Connect your AI agent or MCP client to the Context Engineer MCP Server to start planning, documenting, and implementing features with full context. You can use the remote HTTP endpoint or run a local MCP client that talks through standard IO. Once connected, you can ask for feature plans, architecture blueprints, and detailed task lists. The server analyzes your codebase, recognizes patterns, and produces PRDs, technical blueprints, and actionable tasks. Use it to plan authentication, payments, dashboards, APIs, and multi-step workflows across large codebases.
Prerequisites: ensure you have a working development environment with Node.js or Python installed, plus access to your preferred MCP client (for example, Claude CLI or your IDEβs MCP integration). The following steps show how to connect using the available MCP client methods described here.
1) Prepare access to the MCP server by obtaining an API key or credentials as described in your access setup.
2) If you want to configure a HTTP-based remote MCP connection, use the HTTP endpoint URL and authorization header described in the connection snippet. You will typically store this in your MCP client configuration.
3) If you prefer using a local CLI client (stdio) to connect, run the CLI command shown in the configuration example to register the MCP server with your client.
4) For IDE integration, add the MCP server configuration to your IDEβs MCP settings and enable the Context Engineer integration. Restart your IDE to apply changes.
Configuration and security notes: you manage access by using the provided API key or authorization header. Keep your credentials secure and avoid embedding them in public code. If you rotate keys, update all connected clients promptly.
Examples and workflow notes: once connected, you can prompt the system with requests like planning a new authentication system, building a landing page with analytics, or creating an API for user management. The MCP server will generate PRDs, architecture diagrams, and a detailed list of implementation tasks.
Troubleshooting tips: if the MCP client reports connectivity issues, verify the endpoint URL, ensure the authorization header is correct, and confirm the client has network access to the MCP server. If the server reports missing dependencies, validate that your CLI or IDE plugin has the latest version and that required plugins are enabled.
{
"mcpServers": {
"context-engineer": {
"type": "http",
"url": "https://contextengineering.ai/mcp",
"args": [] ,
"env": [
{"name": "AUTHORIZATION", "value": "Bearer your-access-key"}
]
}
},
"envVars": [
{"name": "AUTHORIZATION", "description": "Authorization header for MCP", "example": "Bearer your-access-key"}
]
}Keep your MCP API key secure.

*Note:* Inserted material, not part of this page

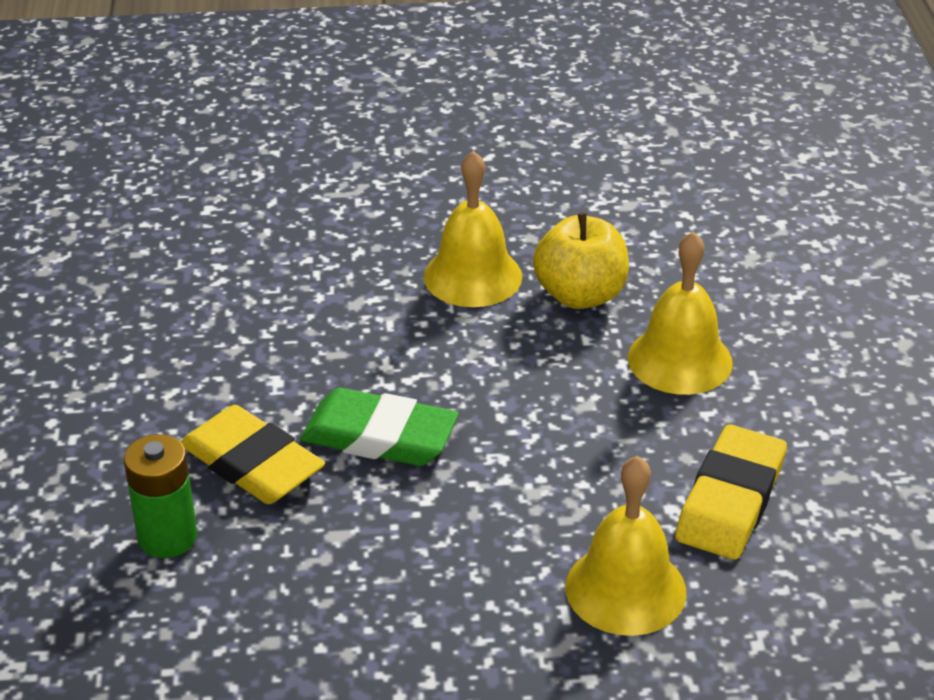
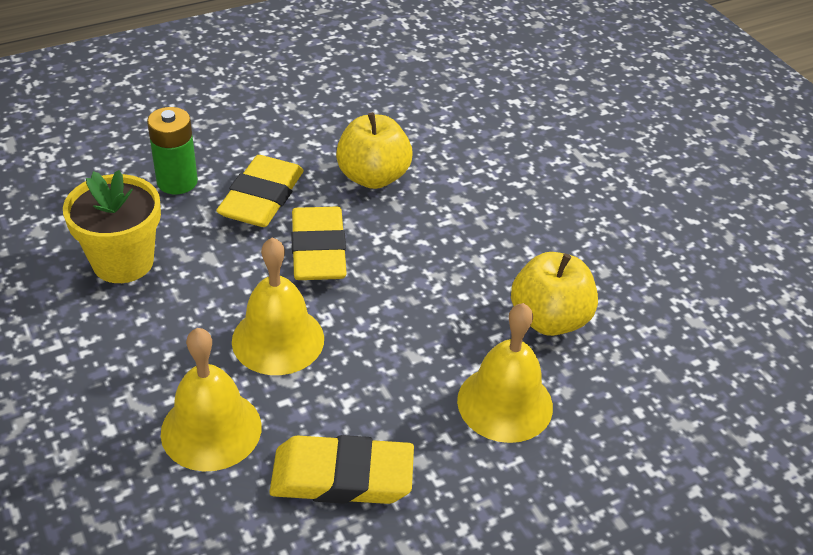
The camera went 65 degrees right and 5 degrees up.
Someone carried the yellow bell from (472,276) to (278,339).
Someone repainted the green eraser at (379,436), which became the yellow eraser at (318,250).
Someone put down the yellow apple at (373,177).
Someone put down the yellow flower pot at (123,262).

Do not share credentials in public code repositories. Rotate keys periodically and update all connected clients when keys change.
Deep inspection of project structure and dependencies to map code layout and integrations.
Learns coding styles, naming conventions, and architectural decisions to guide planning.
Generates comprehensive documentation, architecture diagrams, API specs, and detailed task lists for features.
Standards-compliant protocol layer enabling communication between IDEs/agents and the MCP server.